- _Exercise directions_
Copy out the text of every record below word for word, leaving out the pictures.
====== Listed entries ======
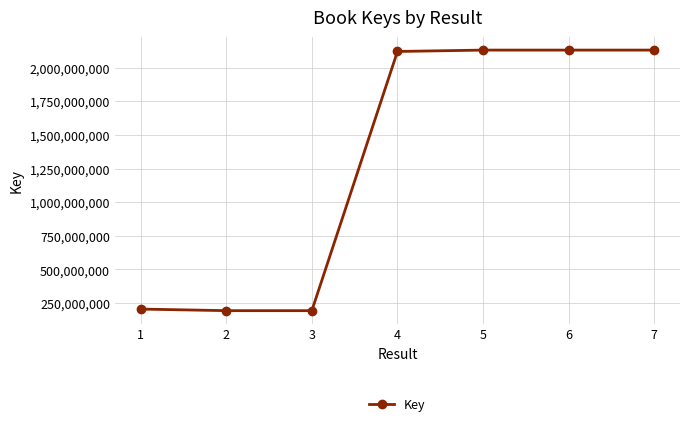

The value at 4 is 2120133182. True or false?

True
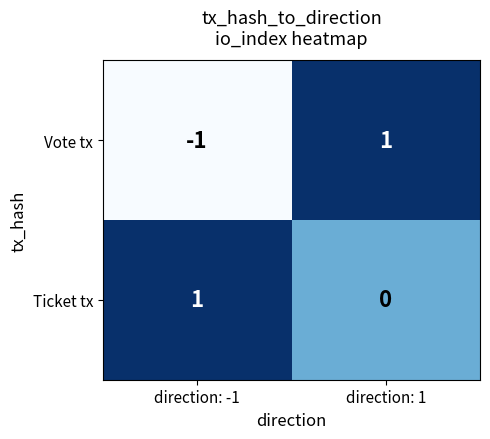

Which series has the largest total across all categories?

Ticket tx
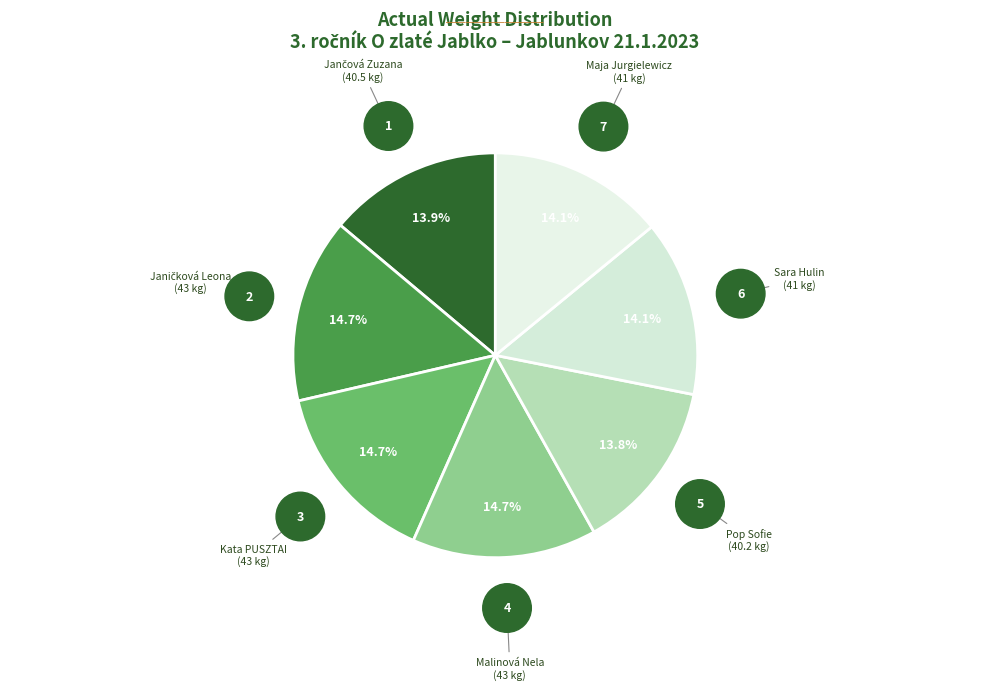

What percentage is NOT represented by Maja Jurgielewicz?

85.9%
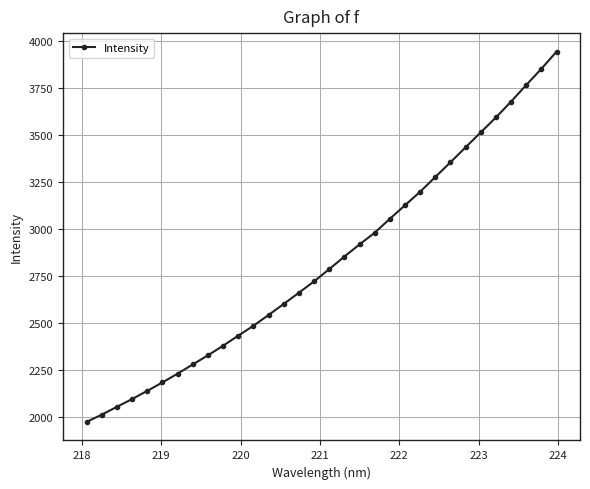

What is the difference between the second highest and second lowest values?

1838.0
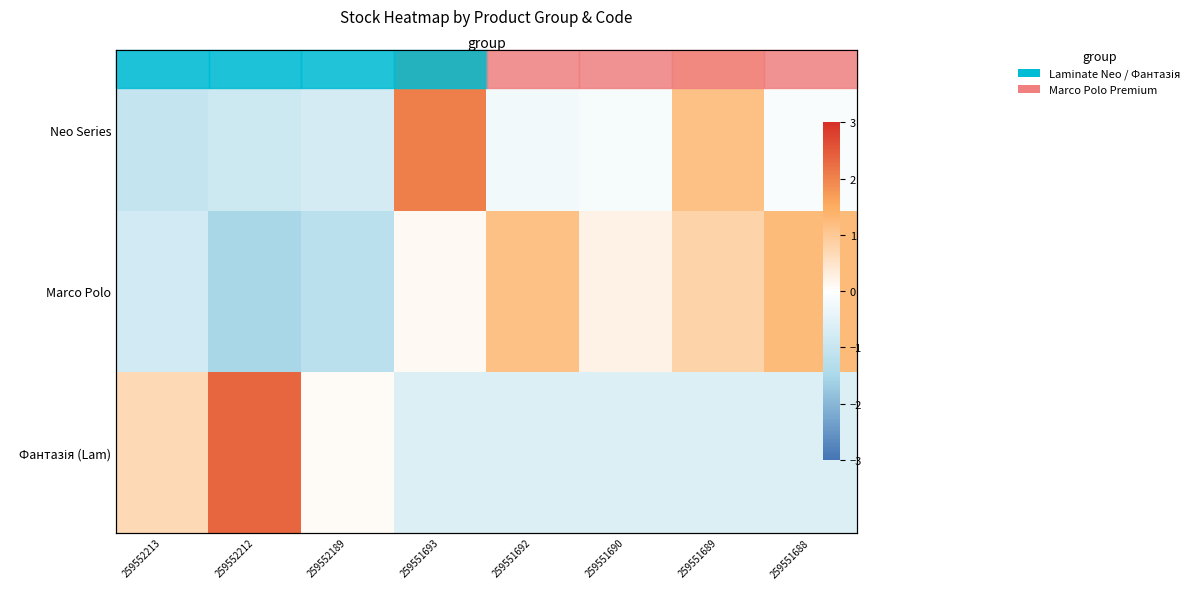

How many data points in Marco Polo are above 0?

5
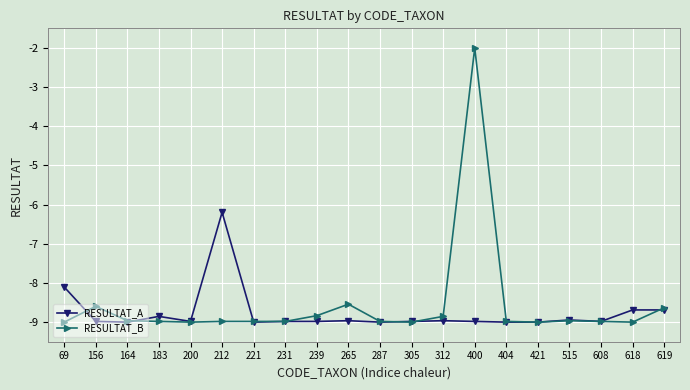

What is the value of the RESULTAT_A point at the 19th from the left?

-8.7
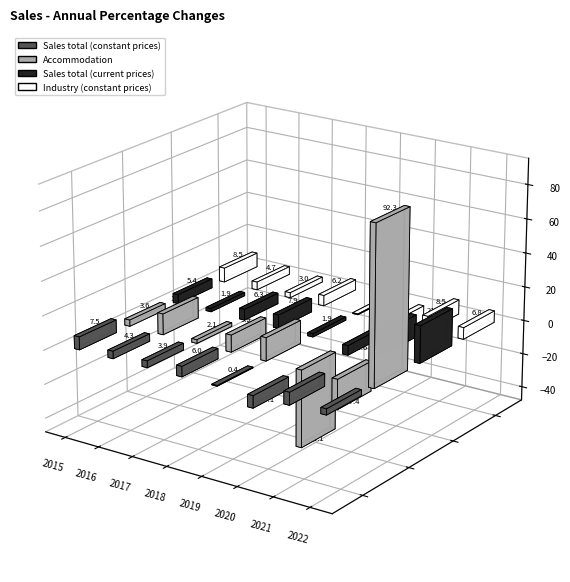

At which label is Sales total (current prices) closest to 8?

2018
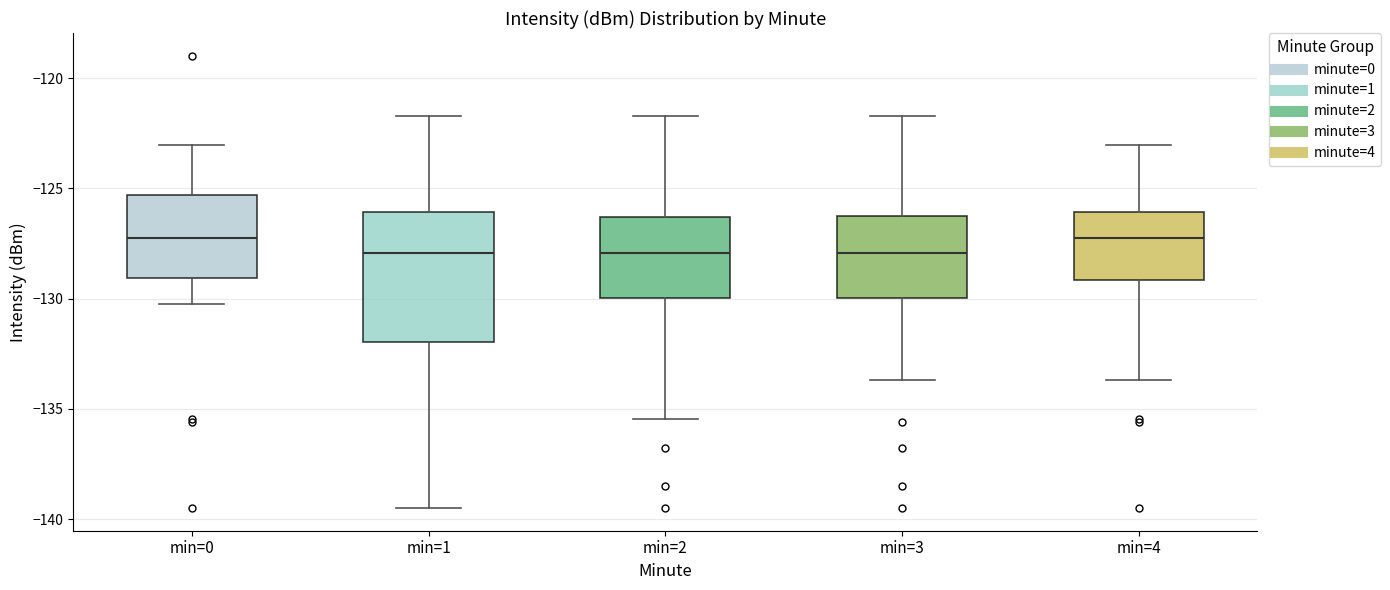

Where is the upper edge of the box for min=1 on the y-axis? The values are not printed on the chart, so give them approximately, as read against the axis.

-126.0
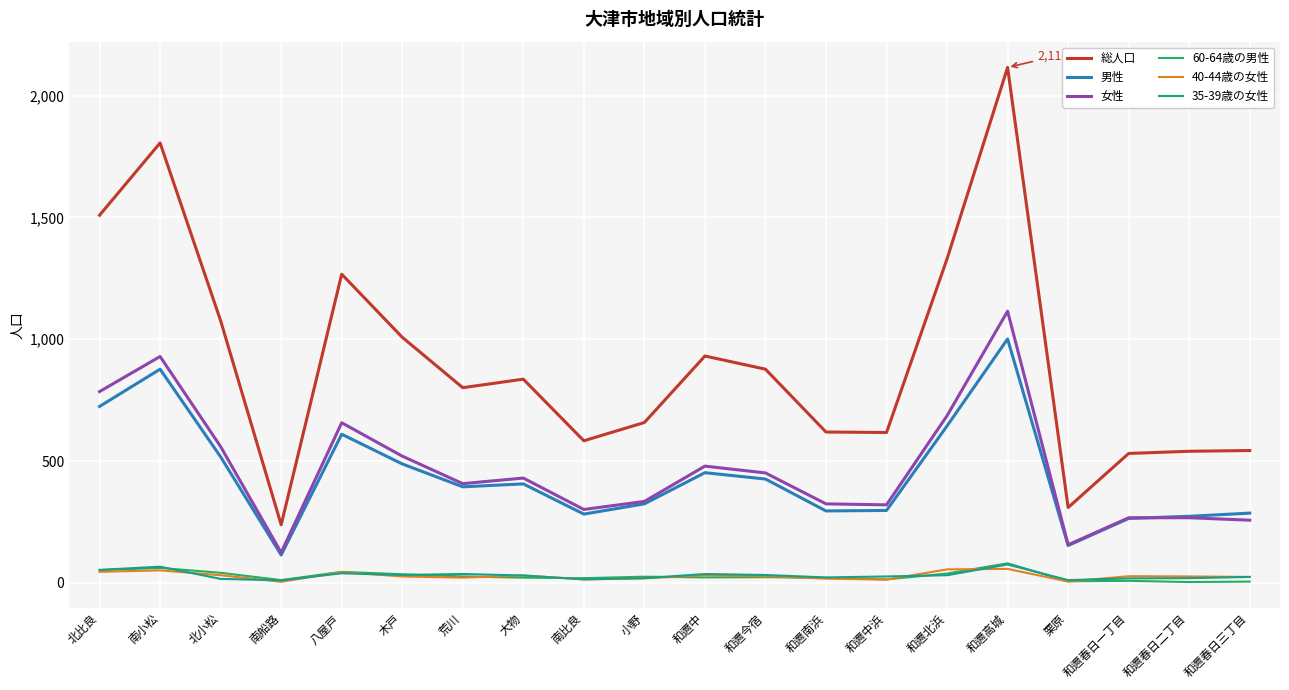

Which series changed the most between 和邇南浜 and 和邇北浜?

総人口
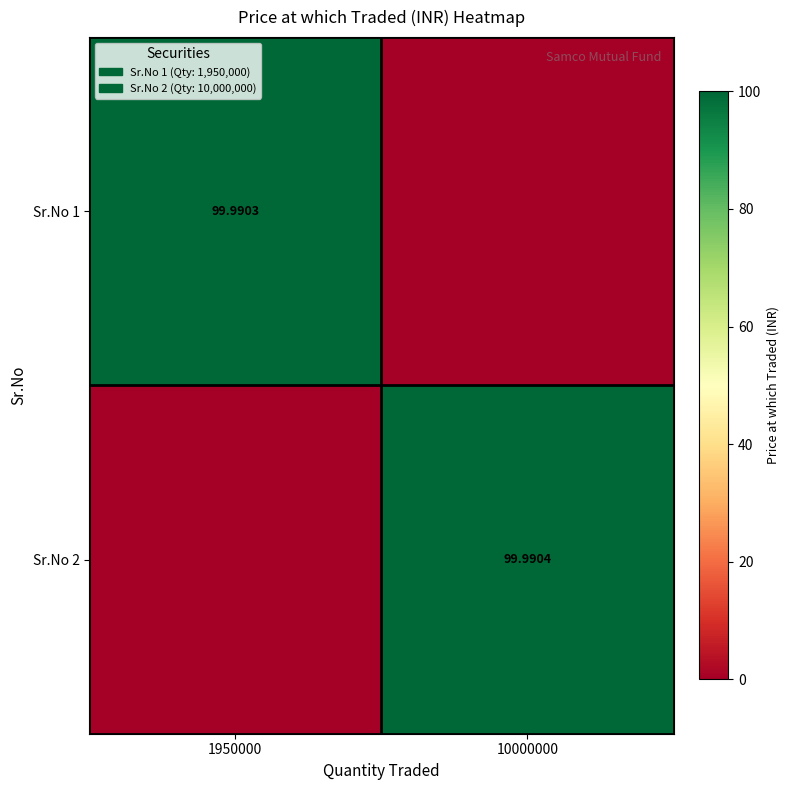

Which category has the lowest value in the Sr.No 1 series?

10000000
======
- _Answer to this task_
The value at 4 is 2120133182. True or false?

True

Which series has the largest total across all categories?

Ticket tx

What percentage is NOT represented by Maja Jurgielewicz?

85.9%

What is the difference between the second highest and second lowest values?

1838.0

How many data points in Marco Polo are above 0?

5

What is the value of the RESULTAT_A point at the 19th from the left?

-8.7

At which label is Sales total (current prices) closest to 8?

2018

Where is the upper edge of the box for min=1 on the y-axis? The values are not printed on the chart, so give them approximately, as read against the axis.

-126.0

Which series changed the most between 和邇南浜 and 和邇北浜?

総人口

Which category has the lowest value in the Sr.No 1 series?

10000000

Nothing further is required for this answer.